### Required action
Edit the data from its first line through the line with "Påskeaktiviteter. Fra palmesøndag til", changing "anglers" to "hunters" and keeping everything else the same.

### Supplied information
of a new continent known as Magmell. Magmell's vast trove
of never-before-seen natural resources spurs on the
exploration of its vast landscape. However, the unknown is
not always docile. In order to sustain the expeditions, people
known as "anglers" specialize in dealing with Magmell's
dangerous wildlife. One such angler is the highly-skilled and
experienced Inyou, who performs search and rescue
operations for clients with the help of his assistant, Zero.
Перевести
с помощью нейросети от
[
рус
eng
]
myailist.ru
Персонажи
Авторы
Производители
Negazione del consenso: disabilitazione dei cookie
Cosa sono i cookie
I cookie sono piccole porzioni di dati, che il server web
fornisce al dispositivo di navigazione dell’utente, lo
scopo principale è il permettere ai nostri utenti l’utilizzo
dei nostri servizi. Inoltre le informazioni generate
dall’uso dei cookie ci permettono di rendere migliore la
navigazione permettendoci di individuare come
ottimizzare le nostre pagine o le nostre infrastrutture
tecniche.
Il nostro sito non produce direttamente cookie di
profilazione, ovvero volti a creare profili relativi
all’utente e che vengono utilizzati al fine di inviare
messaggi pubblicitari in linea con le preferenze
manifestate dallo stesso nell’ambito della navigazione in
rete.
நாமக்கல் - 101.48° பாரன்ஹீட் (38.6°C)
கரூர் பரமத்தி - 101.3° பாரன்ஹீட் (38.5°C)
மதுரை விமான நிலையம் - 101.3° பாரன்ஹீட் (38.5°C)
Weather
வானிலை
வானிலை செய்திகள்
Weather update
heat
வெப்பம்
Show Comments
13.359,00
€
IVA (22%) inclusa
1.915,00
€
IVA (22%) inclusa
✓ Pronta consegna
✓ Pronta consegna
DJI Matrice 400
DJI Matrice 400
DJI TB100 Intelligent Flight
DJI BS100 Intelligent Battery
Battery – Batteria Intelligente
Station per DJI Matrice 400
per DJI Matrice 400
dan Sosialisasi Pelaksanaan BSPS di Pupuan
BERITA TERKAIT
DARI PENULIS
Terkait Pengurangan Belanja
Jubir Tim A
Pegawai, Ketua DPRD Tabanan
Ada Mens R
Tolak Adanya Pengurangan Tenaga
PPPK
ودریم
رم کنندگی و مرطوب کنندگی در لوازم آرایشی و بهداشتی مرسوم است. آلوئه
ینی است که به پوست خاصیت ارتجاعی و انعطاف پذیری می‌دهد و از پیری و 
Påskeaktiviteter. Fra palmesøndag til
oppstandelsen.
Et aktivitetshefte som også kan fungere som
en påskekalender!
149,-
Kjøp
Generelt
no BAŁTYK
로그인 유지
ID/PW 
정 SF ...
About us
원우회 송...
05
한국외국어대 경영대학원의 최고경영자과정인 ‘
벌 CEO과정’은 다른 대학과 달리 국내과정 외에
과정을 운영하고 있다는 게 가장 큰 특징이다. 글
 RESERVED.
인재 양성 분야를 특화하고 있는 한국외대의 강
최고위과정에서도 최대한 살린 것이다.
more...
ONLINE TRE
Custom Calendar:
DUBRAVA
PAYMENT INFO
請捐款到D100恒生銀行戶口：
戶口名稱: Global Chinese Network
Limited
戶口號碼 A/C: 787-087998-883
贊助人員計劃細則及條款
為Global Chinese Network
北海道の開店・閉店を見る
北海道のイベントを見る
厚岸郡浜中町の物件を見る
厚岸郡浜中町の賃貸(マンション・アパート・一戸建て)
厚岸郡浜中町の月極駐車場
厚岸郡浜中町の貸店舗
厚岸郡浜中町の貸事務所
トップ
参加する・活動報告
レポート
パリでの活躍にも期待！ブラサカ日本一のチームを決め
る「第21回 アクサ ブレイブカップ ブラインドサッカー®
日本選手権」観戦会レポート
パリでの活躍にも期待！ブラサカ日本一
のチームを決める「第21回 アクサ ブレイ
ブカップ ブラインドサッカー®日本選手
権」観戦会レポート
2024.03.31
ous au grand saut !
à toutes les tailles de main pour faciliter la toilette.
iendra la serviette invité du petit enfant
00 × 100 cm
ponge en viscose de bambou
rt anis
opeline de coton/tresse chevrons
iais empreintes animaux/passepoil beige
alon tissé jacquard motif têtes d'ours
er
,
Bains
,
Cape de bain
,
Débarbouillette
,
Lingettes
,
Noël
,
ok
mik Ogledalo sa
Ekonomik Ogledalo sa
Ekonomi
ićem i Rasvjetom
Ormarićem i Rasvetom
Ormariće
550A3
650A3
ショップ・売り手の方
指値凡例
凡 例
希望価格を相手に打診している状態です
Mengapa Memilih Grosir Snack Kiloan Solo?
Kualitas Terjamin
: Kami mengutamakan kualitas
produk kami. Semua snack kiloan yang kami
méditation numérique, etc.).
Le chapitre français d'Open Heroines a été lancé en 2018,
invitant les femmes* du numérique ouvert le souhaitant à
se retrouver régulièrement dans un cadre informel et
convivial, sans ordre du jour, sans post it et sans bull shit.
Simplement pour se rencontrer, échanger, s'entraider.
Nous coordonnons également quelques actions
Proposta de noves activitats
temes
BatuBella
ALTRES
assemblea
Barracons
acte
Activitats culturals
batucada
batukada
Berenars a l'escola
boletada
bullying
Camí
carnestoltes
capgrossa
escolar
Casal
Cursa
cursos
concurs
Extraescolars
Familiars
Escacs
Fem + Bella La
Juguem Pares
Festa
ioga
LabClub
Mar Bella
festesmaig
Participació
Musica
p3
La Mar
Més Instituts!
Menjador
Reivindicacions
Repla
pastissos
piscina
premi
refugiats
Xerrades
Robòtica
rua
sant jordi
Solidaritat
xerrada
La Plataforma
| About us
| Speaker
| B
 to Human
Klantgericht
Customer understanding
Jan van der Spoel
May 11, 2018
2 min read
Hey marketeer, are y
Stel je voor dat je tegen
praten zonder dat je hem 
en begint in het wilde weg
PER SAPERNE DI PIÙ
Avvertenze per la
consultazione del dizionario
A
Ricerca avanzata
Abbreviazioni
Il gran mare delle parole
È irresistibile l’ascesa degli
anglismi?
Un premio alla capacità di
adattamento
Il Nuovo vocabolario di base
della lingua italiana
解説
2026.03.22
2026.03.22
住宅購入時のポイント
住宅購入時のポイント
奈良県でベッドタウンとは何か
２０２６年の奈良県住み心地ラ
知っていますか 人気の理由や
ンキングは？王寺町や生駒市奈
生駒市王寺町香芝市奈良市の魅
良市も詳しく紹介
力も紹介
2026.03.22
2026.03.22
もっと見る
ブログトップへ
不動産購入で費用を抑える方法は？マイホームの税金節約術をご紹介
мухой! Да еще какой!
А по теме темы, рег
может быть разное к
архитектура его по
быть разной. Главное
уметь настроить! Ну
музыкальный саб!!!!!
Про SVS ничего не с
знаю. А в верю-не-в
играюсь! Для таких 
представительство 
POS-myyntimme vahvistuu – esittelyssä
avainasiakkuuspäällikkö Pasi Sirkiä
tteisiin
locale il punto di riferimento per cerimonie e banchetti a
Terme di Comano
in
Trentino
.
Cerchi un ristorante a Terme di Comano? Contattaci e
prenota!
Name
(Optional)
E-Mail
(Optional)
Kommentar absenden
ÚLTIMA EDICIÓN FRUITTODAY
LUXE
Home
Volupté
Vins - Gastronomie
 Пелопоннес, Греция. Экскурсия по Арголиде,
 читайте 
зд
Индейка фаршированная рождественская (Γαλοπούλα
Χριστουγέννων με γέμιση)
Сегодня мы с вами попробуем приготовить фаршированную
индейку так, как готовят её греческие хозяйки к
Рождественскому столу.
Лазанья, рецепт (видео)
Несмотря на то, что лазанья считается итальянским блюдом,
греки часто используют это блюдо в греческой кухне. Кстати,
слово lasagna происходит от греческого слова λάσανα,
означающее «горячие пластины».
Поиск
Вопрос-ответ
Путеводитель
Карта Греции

### Exercise response
of a new continent known as Magmell. Magmell's vast trove
of never-before-seen natural resources spurs on the
exploration of its vast landscape. However, the unknown is
not always docile. In order to sustain the expeditions, people
known as "hunters" specialize in dealing with Magmell's
dangerous wildlife. One such angler is the highly-skilled and
experienced Inyou, who performs search and rescue
operations for clients with the help of his assistant, Zero.
Перевести
с помощью нейросети от
[
рус
eng
]
myailist.ru
Персонажи
Авторы
Производители
Negazione del consenso: disabilitazione dei cookie
Cosa sono i cookie
I cookie sono piccole porzioni di dati, che il server web
fornisce al dispositivo di navigazione dell’utente, lo
scopo principale è il permettere ai nostri utenti l’utilizzo
dei nostri servizi. Inoltre le informazioni generate
dall’uso dei cookie ci permettono di rendere migliore la
navigazione permettendoci di individuare come
ottimizzare le nostre pagine o le nostre infrastrutture
tecniche.
Il nostro sito non produce direttamente cookie di
profilazione, ovvero volti a creare profili relativi
all’utente e che vengono utilizzati al fine di inviare
messaggi pubblicitari in linea con le preferenze
manifestate dallo stesso nell’ambito della navigazione in
rete.
நாமக்கல் - 101.48° பாரன்ஹீட் (38.6°C)
கரூர் பரமத்தி - 101.3° பாரன்ஹீட் (38.5°C)
மதுரை விமான நிலையம் - 101.3° பாரன்ஹீட் (38.5°C)
Weather
வானிலை
வானிலை செய்திகள்
Weather update
heat
வெப்பம்
Show Comments
13.359,00
€
IVA (22%) inclusa
1.915,00
€
IVA (22%) inclusa
✓ Pronta consegna
✓ Pronta consegna
DJI Matrice 400
DJI Matrice 400
DJI TB100 Intelligent Flight
DJI BS100 Intelligent Battery
Battery – Batteria Intelligente
Station per DJI Matrice 400
per DJI Matrice 400
dan Sosialisasi Pelaksanaan BSPS di Pupuan
BERITA TERKAIT
DARI PENULIS
Terkait Pengurangan Belanja
Jubir Tim A
Pegawai, Ketua DPRD Tabanan
Ada Mens R
Tolak Adanya Pengurangan Tenaga
PPPK
ودریم
رم کنندگی و مرطوب کنندگی در لوازم آرایشی و بهداشتی مرسوم است. آلوئه
ینی است که به پوست خاصیت ارتجاعی و انعطاف پذیری می‌دهد و از پیری و 
Påskeaktiviteter. Fra palmesøndag til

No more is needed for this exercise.